*** MATERIAL SUPPLIED ***

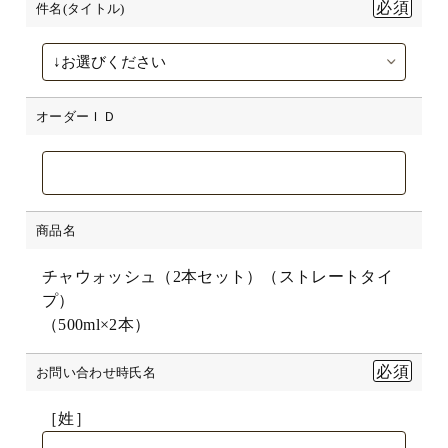
件名(タイトル)
オーダーＩＤ
商品名
チャウォッシュ（2本セット）（ストレートタイ
プ）
（500ml×2本）
お問い合わせ時氏名
［姓］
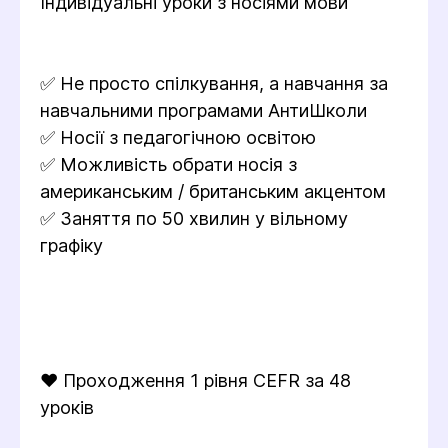
Індивідуальні уроки з носіями мови
✅ Не просто спілкування, а навчання за
навчальними програмами АнтиШколи
✅ Носії з педагогічною освітою
✅ Можливість обрати носія з
американським / британським акцентом
✅ Заняття по 50 хвилин у вільному
графіку
❤️ Проходження 1 рівня CEFR за 48
уроків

***

**TASK GOAL:** Write out the listing above exactly, images omitted.

**EXERCISE ANSWER:**
件名(タイトル)
オーダーＩＤ
商品名
チャウォッシュ（2本セット）（ストレートタイ
プ）
（500ml×2本）
お問い合わせ時氏名
［姓］
Індивідуальні уроки з носіями мови
✅ Не просто спілкування, а навчання за
навчальними програмами АнтиШколи
✅ Носії з педагогічною освітою
✅ Можливість обрати носія з
американським / британським акцентом
✅ Заняття по 50 хвилин у вільному
графіку
❤️ Проходження 1 рівня CEFR за 48
уроків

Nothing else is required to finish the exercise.